KAEMPFER, Engelbert (1651-1716); SCHEUCHZER, Johann Caspar (1702-1729), translator. The History of Japan, giving an Account of the Ancient and Present State and Government of that Empire.
London: Printed for the translator, MDCCXXVII .
2 volumes, folio (13 ⅓ x 9 in.; 34 x 23 cm.): , lii, 391, , , 393-612 pages; Appendix: 75, , 11, , 11,  pages. Title page in red and black, preceded by engraved title page in Latin ("Historia imperii Japonici"); list of subscribers; 7 engraved maps (4 folding, 2 double-page) and 38 engraved plates and plans (6 folding, 27 double-page), plates 36 and 37 reversed but both present; occasional browning and foxing. Bound in contemporary full brown calf, spines gilt, raised bands in seven compartments, red and green morocco title and volume number pieces, housed in custom clam-shell box; old repairs to joints, overall wear to extremities.
PROVENANCE: 19th century armorial bookplates of the Heathcote family of Hursley Park, Hampshire, with motto "Deus prosperat justos." Remainder of title: ".of its temples, palaces, castles and buildings; of its metals, minerals, trees, plants, animals, birds and fishes; of the chronology and succession of the emperors, ecclesiastical and secular.together with a description of the Kingdom of Siam. Written in High-Dutch by Engelbertus Kaempfer, M.D., physician of the Dutch Embassy to the Emperor’s Court; and translated from his original manuscript, never before printed, by J.G. Scheuchzer, F.R.S. and a member of the College of Physicians, London."
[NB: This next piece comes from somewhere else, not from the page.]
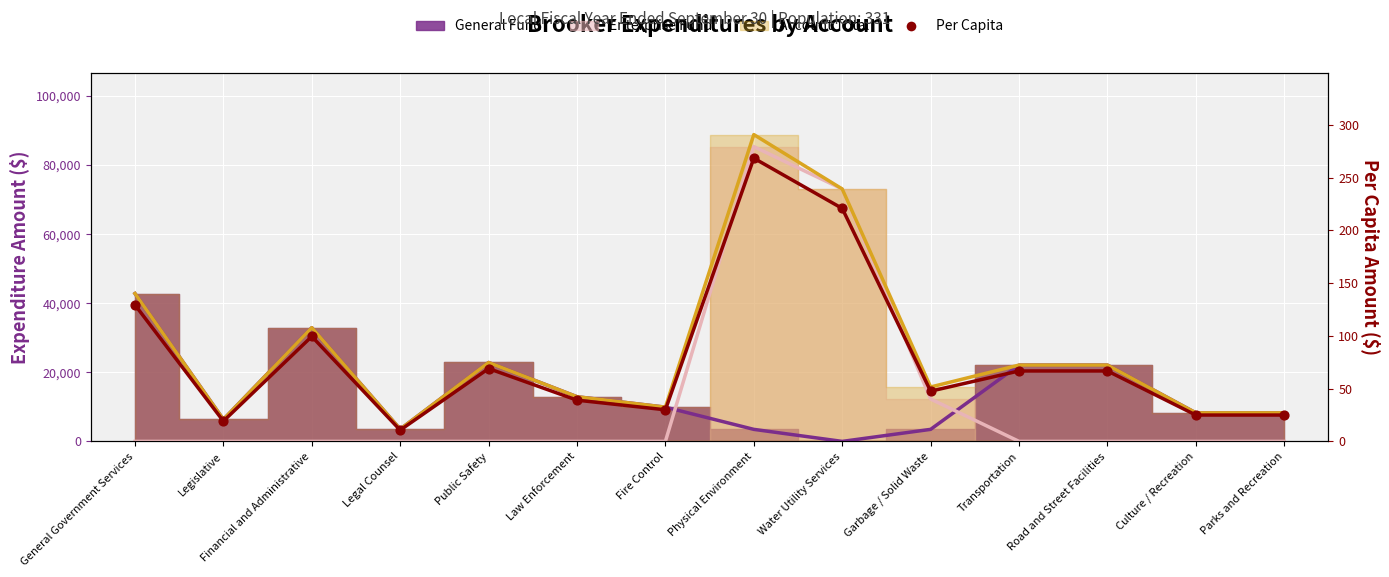

Which has a higher value, Parks and Recreation or Transportation?

Transportation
FIRST EDITION, SECOND ISSUE, OF THE FIRST SCHOLARLY TREATMENT OF JAPAN IN ANY LANGUAGE. Kaempfer, originally from Lemgo in Germany, was an inveterate traveler from an early age. In 1681 he went to Sweden and joined a Swedish trade mission destined for Persia. He arrived in Isfahan in 1685. While the embassy waited for over a year to be recognized at the Persian court, Kaempfer studied the language, geography, and plants of the region. Rather than return to Sweden with the embassy, Kaempfer joined a fleet of the Dutch East India Company and spent several years exploring Persia and Java. In 1690 he was appointed a member of a Dutch trade mission bound for Japan. His resulting work, The History of Japan, is an encyclopaedic and profusely illustrated description of the Japanese flora and fauna, government and industries, and it remained the chief source of Western knowledge of Japan for over a century. Sir Hans Sloane acquired Kaempfer s botanical specimens after the author’s death, and had this translation by his librarian Scheuchzer prepared from the original manuscript. REFERENCES: Cordier, Japonica pp. 413-15; Cox I:332; Garrison-Morton 6374.11; Nissen BBI 1019 note; Wellcome III:376.